UMOFNs were prepared according to a previous report:[30] H2BDC (0.75 mmol) was added to a mixed solution of N,N-dimethylformamide (32 mL), ethanol (2 mL), and distilled water (2 mL) and thoroughly dissolved under ultrasonication. Next, CoCl2·6H2O (0.375 mmol) and NiCl2·6H2O (0.375 mmol) were added to the above solution. Then, triethylamine (0.8 mL) was quickly added dropwise to the solution and sonicated for 8 h under airtight condition. Finally, the obtained product was collected, washed with ethanol four times, and desiccated using a vacuum dryer.

The UMOFNs/Ag3PO4 core–shell photocatalysts were fabricated by sonication in an organic solvent.
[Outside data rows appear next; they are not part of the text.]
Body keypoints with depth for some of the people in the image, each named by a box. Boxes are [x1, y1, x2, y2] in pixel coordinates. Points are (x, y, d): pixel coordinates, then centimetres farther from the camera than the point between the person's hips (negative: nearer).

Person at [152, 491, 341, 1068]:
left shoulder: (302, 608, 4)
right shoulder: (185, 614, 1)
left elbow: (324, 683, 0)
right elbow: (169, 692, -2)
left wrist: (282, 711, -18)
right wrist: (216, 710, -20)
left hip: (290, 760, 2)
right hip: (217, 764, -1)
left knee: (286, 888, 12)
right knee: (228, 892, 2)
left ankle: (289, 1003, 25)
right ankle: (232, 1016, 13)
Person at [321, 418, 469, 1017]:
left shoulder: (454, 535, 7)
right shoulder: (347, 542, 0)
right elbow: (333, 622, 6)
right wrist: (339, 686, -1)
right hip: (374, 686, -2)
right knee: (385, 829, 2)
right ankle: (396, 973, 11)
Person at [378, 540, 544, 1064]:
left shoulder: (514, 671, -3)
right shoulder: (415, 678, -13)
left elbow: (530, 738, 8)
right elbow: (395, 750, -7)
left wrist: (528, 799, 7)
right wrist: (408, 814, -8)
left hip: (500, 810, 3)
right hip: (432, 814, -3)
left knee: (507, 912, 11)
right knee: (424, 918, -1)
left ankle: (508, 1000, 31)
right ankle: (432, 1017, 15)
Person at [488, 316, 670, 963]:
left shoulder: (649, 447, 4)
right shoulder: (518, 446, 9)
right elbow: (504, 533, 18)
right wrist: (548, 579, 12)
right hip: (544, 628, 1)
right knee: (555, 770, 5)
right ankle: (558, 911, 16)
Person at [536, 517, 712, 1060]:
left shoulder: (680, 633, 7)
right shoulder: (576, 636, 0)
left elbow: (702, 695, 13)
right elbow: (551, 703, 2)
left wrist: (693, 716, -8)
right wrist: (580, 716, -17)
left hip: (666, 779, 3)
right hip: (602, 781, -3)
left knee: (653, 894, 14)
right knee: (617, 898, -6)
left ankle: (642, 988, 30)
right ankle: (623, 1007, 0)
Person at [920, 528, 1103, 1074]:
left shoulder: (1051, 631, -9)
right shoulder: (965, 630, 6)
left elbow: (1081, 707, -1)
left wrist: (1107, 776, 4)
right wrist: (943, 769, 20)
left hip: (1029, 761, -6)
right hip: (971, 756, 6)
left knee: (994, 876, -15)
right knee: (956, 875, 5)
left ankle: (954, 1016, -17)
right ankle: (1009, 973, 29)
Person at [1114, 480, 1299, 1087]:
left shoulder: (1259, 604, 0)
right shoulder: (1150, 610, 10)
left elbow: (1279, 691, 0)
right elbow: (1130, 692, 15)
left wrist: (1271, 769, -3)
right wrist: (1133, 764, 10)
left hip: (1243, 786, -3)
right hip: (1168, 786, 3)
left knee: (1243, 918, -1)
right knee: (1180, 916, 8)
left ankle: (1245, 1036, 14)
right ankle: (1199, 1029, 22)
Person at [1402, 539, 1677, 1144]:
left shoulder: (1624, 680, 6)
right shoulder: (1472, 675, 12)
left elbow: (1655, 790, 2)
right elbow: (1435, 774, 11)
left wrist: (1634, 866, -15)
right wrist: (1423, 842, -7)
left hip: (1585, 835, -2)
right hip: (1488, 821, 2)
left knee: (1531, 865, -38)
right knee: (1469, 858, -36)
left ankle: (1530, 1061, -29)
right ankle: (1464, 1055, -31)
The prepared Ag3PO4 tetrahedrons were mixed with a solution of the desired amount of UMOFNs in tetrahydrofuran (100 mL).The mixture was then perfectly dispersed using ultrasound for 30 min. After dispersing, the reaction mixture was sonicated in the darkness for 6 h. The obtained product was collected by centrifugation, washed with ethanol four times, and desiccated to get the UMOFNs/Ag3PO4 core–shell photocatalysts. UMOFNs/Ag3PO4 composite photocatalysts with different amounts of UMOFNs were also fabricated following the same method.
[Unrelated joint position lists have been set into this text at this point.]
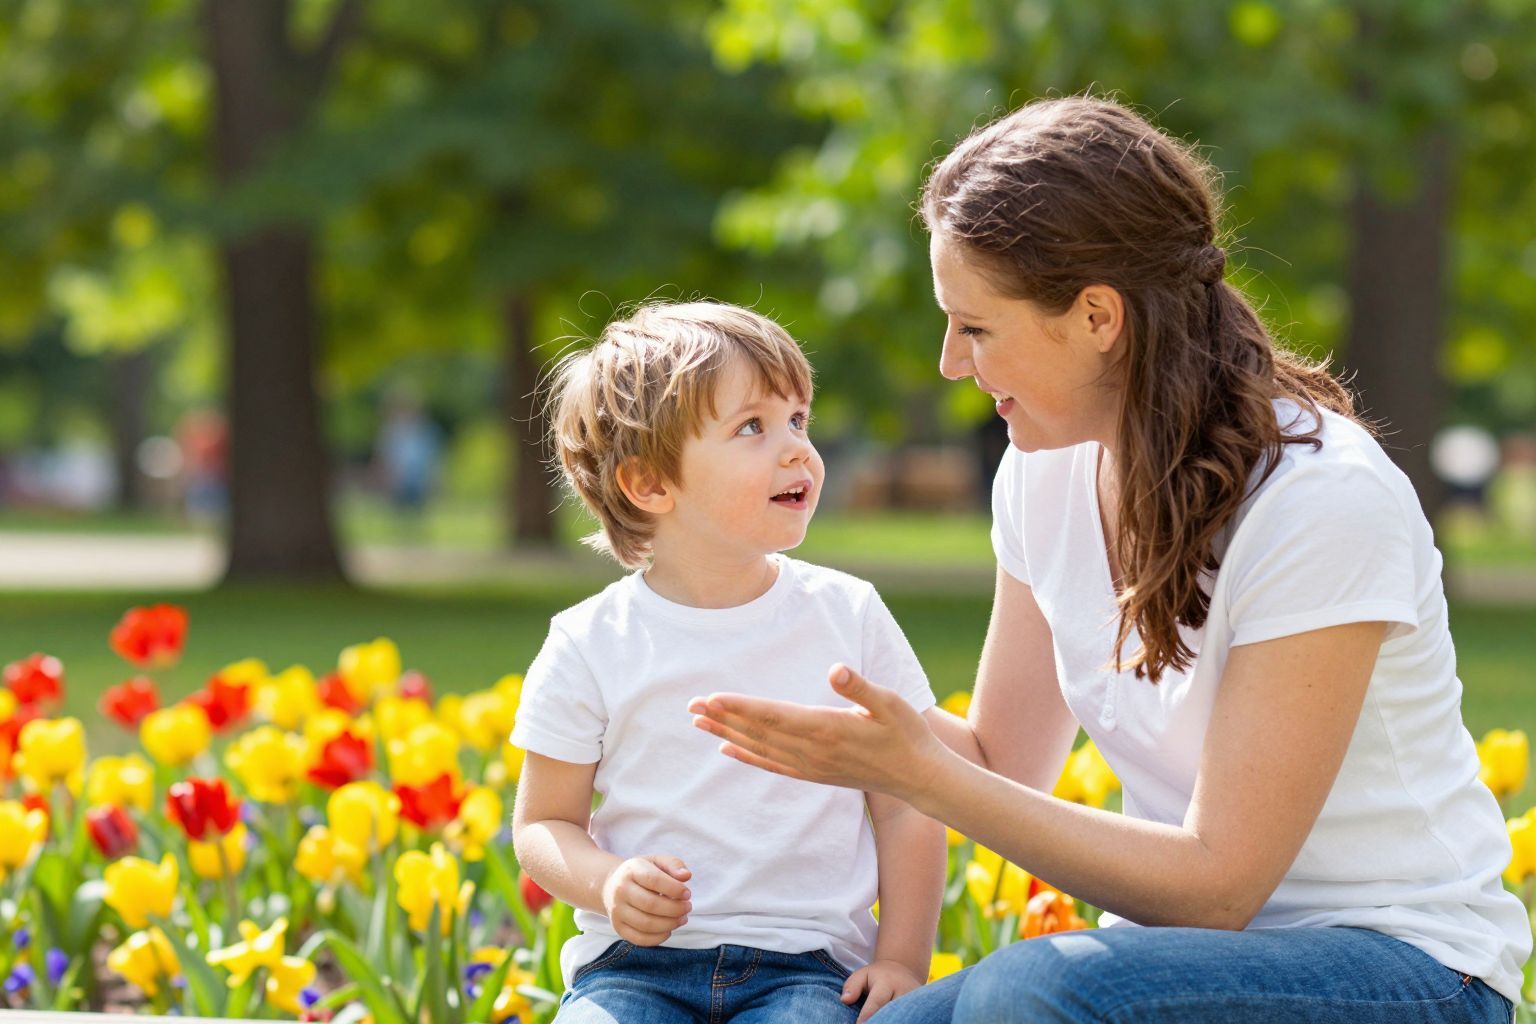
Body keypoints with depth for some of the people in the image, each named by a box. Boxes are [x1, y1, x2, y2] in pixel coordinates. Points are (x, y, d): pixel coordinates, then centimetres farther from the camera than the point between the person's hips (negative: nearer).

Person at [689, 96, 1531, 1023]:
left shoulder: (1322, 501, -20)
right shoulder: (1049, 469, 2)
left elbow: (1217, 884, -20)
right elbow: (1009, 761, 10)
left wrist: (919, 773, -22)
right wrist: (870, 740, -10)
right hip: (1196, 945, 6)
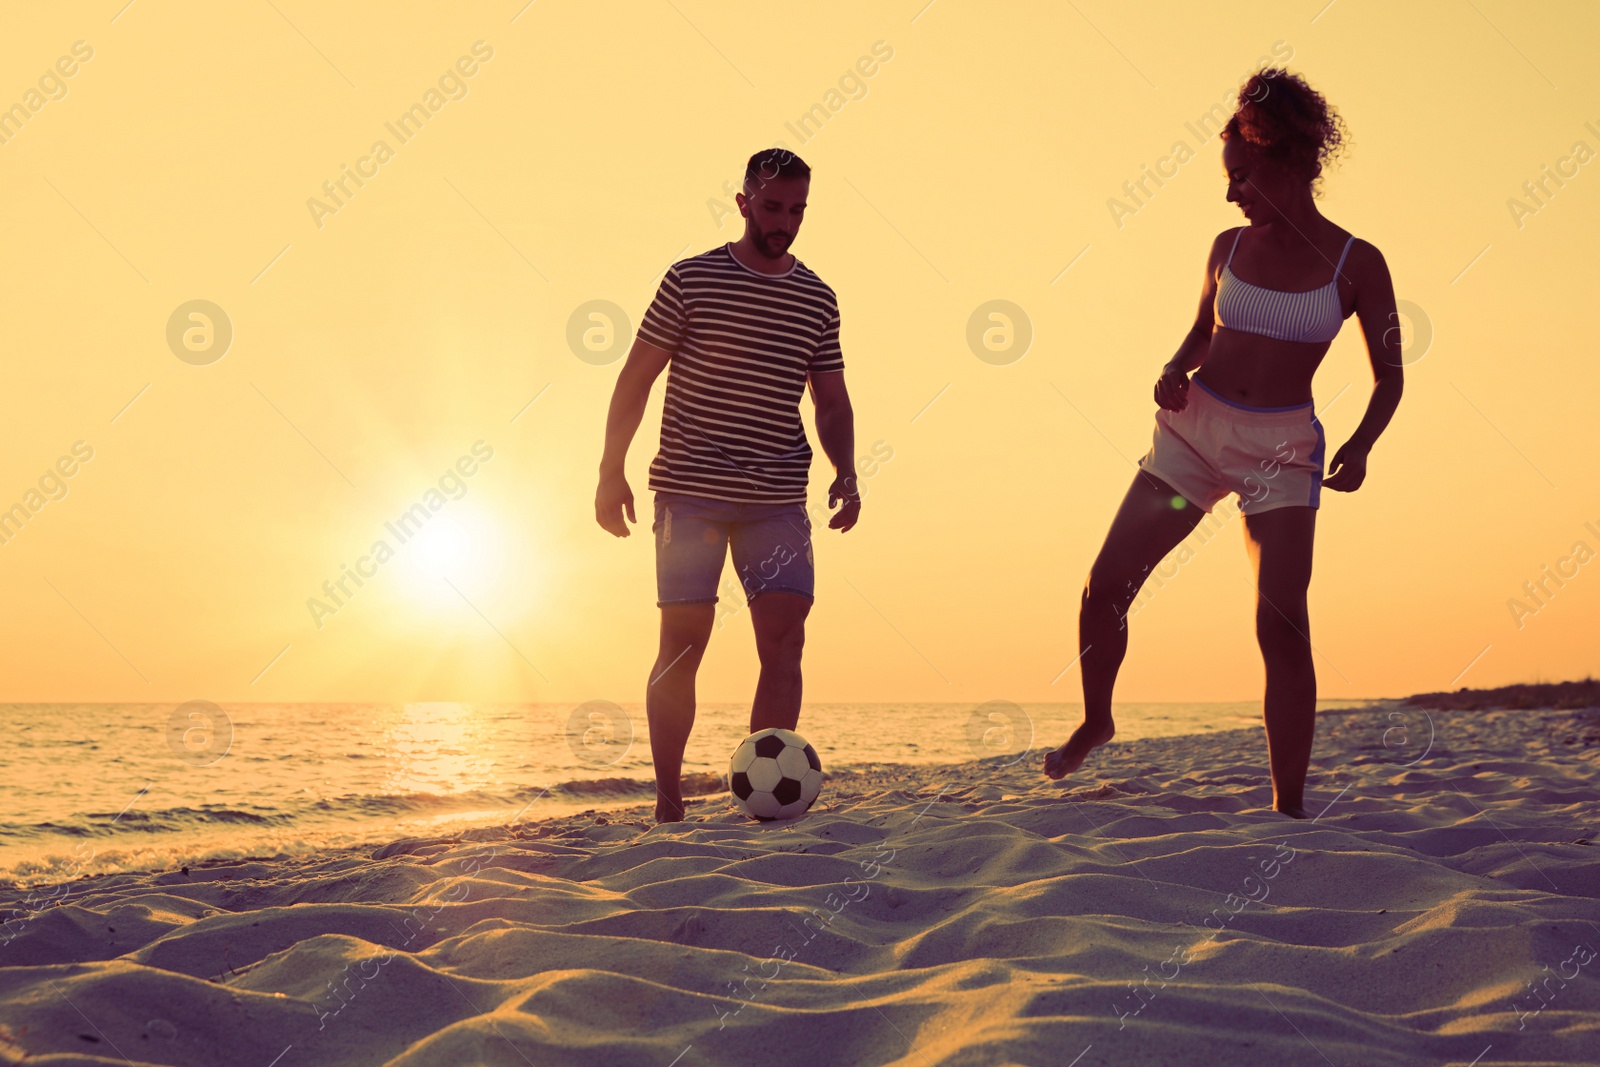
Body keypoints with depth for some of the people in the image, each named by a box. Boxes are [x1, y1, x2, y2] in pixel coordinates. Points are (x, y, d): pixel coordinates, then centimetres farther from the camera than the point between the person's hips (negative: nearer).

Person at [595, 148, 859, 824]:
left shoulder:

Characterization of Photocatalyst

A powder X-ray diffractometer (RIGAKU Ultima IV, sample horizontal type) equipped with a Cu Kα radiation source was used to measure the XRD patterns of the materials. The morphologies and particle sizes of the samples were analyzed by a Hitachi S-4000 SEM and a JEOL JEM-1011 TEM. Nitrogen adsorption–desorption measurements were carried out using a BEL-SORP-miniII (BEL, Japan) apparatus. A Spectrum 100 FTIR spectrometer (Perkin Elmer) equipped with an attenuated total reflection assembly was used to record the FTIR spectra of the photocatalysts. XPS analysis was performed on a PHI Quantera SXM photoelectron spectrometer with an Al Kα radiation source. The DRS of the photocatalysts were recorded using a Shimadzu UV-2450 spectrophotometer equipped with an integral sphere assembly. PL spectra of the photocatalysts were acquired by a Shimadzu RF-5300PC system with an excitation wavelength of 360 nm. The changes for TOC of the 2-CP solution were analyzed using a TOC-VE analyzer (Shimadzu, Japan).
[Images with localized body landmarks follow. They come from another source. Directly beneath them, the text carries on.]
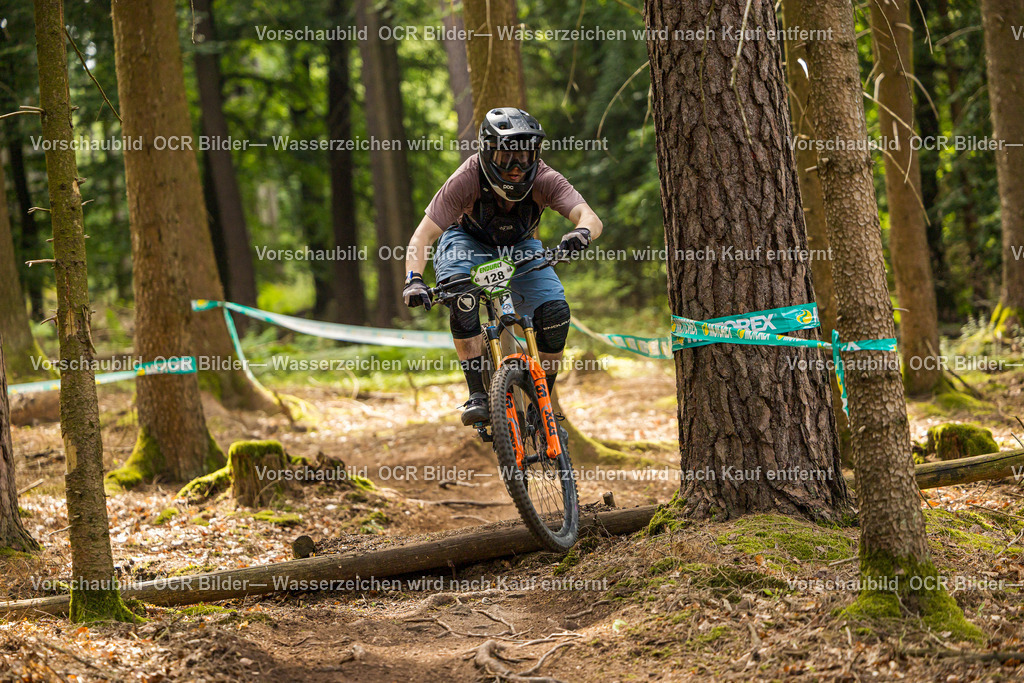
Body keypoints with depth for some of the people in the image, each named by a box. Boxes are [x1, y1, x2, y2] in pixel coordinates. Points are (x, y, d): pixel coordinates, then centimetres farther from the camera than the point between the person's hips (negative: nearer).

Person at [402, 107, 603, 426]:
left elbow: (590, 217, -41)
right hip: (468, 243, -2)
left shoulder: (544, 180, -29)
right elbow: (423, 235, -36)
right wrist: (414, 279, -53)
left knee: (555, 313, -20)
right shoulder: (467, 179, -33)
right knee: (463, 300, -35)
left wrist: (582, 231, -65)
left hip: (520, 249, 2)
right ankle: (478, 395, -29)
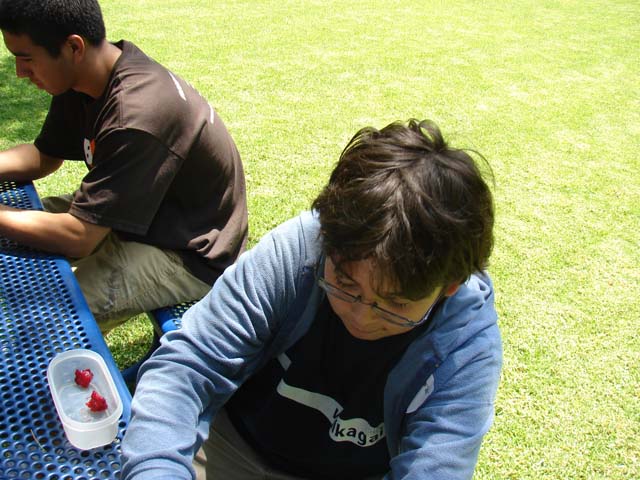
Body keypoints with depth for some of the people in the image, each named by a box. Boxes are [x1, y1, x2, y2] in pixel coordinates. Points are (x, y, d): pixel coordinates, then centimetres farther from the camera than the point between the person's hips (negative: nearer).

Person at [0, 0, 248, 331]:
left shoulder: (138, 115, -32)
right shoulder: (84, 77, -4)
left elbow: (78, 236, -28)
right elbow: (44, 156, 9)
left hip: (189, 255, -9)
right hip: (134, 213, 9)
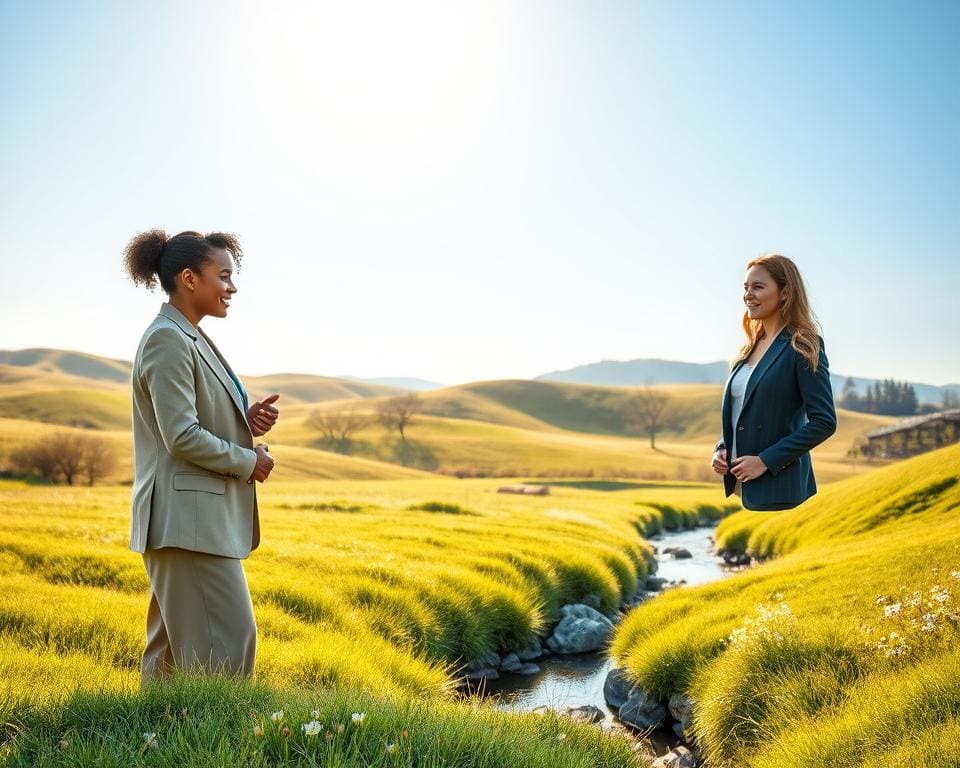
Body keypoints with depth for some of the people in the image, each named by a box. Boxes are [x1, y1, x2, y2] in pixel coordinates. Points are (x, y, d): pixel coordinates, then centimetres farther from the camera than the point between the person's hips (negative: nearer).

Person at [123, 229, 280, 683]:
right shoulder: (167, 340, -14)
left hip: (201, 515, 10)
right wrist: (249, 461, -9)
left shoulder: (191, 338, 16)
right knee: (228, 643, -8)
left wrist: (249, 420, 3)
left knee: (172, 645, 14)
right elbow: (181, 436, -20)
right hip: (188, 518, -10)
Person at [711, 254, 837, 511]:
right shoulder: (752, 347, 15)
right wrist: (721, 449, 3)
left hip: (778, 488, -7)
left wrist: (765, 461, -16)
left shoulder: (802, 347, -7)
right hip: (742, 486, 7)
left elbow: (824, 422, -13)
Photocatalytic Degradation Activity

To evaluate the photocatalytic performance of the photocatalysts, photodegradation of 2-CP was performed under visible-light irradiation (λ > 420 nm). The photocatalyst (30 mg) was added to 35 mL of aqueous 2-CP solution (30 mg/L) in a 50 mL Pyrex glass cell. Before irradiation, the 2-CP solution containing the photocatalyst was magnetically stirred for 30 min in the dark to reach an adsorption–desorption equilibrium between the photocatalyst and 2-CP. Then, the reaction solution was irradiated by a 300 W Xe lamp (MAX-303, Asahi Spectra) combined with a UV cut filter (L-42, HOYA). During the experiment, 2 mL aliquots were sampled from the reaction solution at specified intervals and centrifuged to remove the photocatalyst particles. The obtained solution was used to determine the concentration of residual 2-CPP by high-performance liquid chromatography with a TSKgel ODS-100V column (internal diameter of 150 × 4.6 mm2, TOSOH) and a GL-7450 UV detector (GL Science). An acetonitrile aqueous solution (water/acetonitrile = 50:50 v/v) was used for the mobile phase. The flow velocity was 1.0 mL/min, and the detector wavelength was 273 nm. For radical trapping experiments, various quenchers of reactive species were added to the reaction solution in a manner similar to the above photocatalytic experiment. The amounts of scavengers used were determined according to a previous work.[49]